Governador Antonio Denarium - Foto: Redes Sociais
Pedido formalizado ainda durante o governo de Antonio Denarium, o empréstimo de até US$ 30 milhões junto ao BID (Banco Interamericano de Desenvolvimento) autorizado essa semana pela Assembleia Legislativa de Roraima foi solicitado em 2023, para financiar o Profisco III (Programa de Modernização da Gestão Fiscal do Estado de Roraima).

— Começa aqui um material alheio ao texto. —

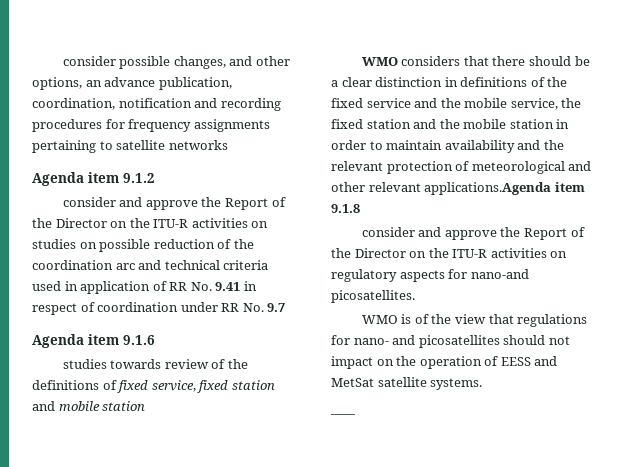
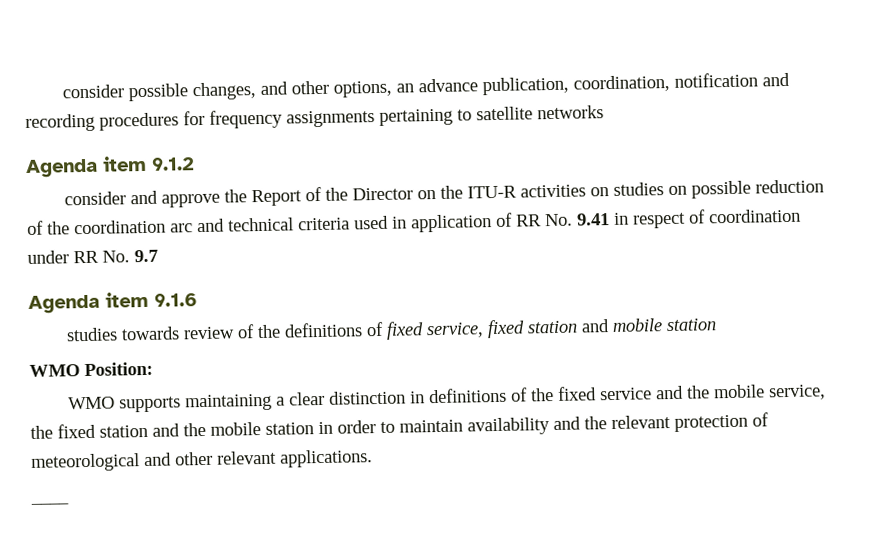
[401,56,590,66] considers that there should be -> [84,361,153,377] [68,393,273,413] Position: // WMO supports maintaining
[424,182,585,195] [331,204,360,213] [361,227,585,240] [331,248,568,258] [331,269,529,282] [331,290,415,303] [361,314,588,327] [331,335,570,348] [331,356,558,369] [331,377,483,390] applications.Agenda item 9.1.8 // consider and approve the Report of the Director on the ITU-R activities on regulatory aspects for nano-and picosatellites. // WMO is of the view that regulations for nano- and picosatellites should not impact on the operation of EESS and MetSat satellite systems. -> [280,449,373,468] applications.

O recurso, é equivalente a cerca de R$ 155,7 milhões. E é vinculado exclusivamente à modernização fazendária e vinha sendo efetivado há quase três anos. “Não se trata de um pedido de empréstimo originado na atual gestão do governador Soldado Sampaio. Esse é um procedimento antigo, que culminou agora com a aprovação legislativa, que é uma das etapas necessárias para que o BID conclua o empréstimo”, esclareceu o secretário da Fazenda, Kardec Jackson.
Além disso, a autorização legislativa não equivale à contratação do empréstimo.Trata-se de instrumento legal que permite ao BID concluir o alinhamento técnico com a Sefaz (Secretaria da Fazenda), elaborar a proposta e as minutas contratuais.
A assinatura do contrato depende ainda da sanção do governador Soldado Sampaio. Além da análise dos órgãos federais, quais sejam a STN (Secretaria do Tesouro Nacional) e a PGFN (Procuradoria-Geral da Fazenda Nacional). Além da autorização do Senado Federal, etapas que projetam a efetivação do programa para 2027.
Roraima era o único estado brasileiro que ainda não havia aderido ao programa do BID. Ele apoia administrações tributárias de quase todas as unidades da Federação. “Roraima foi o último estado a iniciar o processo junto ao BID”, afirmou o secretário adjunto do Centro de Tecnologia Fazendária da Sefaz, Danilo Garrido. Assim, a próxima reunião com técnicos do banco está prevista para agosto, em Boa Vista.
O financiamento conta com condições subsidiadas: taxa de juros de cerca de 5,5% ao ano, ante os aproximadamente 14% praticados no mercado interno, com cinco anos de carência e 25 anos para amortização, além de contrapartida estadual de 10%. “São cinco anos de carência e, depois, 25 anos para pagar esse valor”, explicou o secretário titular da Sefaz, Kardec Jackson.
Os desembolsos serão condicionados à comprovação da aplicação de cada parcela e supervisionados pela Controladoria-Geral do Estado,. Bem como pelo TCE-RR (Tribunal de Contas de Roraima), pelo próprio BID e pelos órgãos federais competentes. “É um empréstimo com foco em melhorar a condição financeira do Estado. Ele será fiscalizado. Não é um recurso que pode ser utilizado em mais nada”, disse Danilo.
A proposta aprovada pela ALE-RR veda expressamente o uso do recurso para pagamento de salários, custeio de despesas correntes ou amortização de outras dívidas, por exemplo.
Entre os benefícios previstos para a população estão a digitalização de serviços, a redução de obrigações acessórias para empresas, mais agilidade nos postos fiscais e no cadastro de contribuintes, além da adaptação da máquina arrecadadora ao novo modelo da Reforma Tributária, com o IBS (Imposto sobre Bens e Serviços).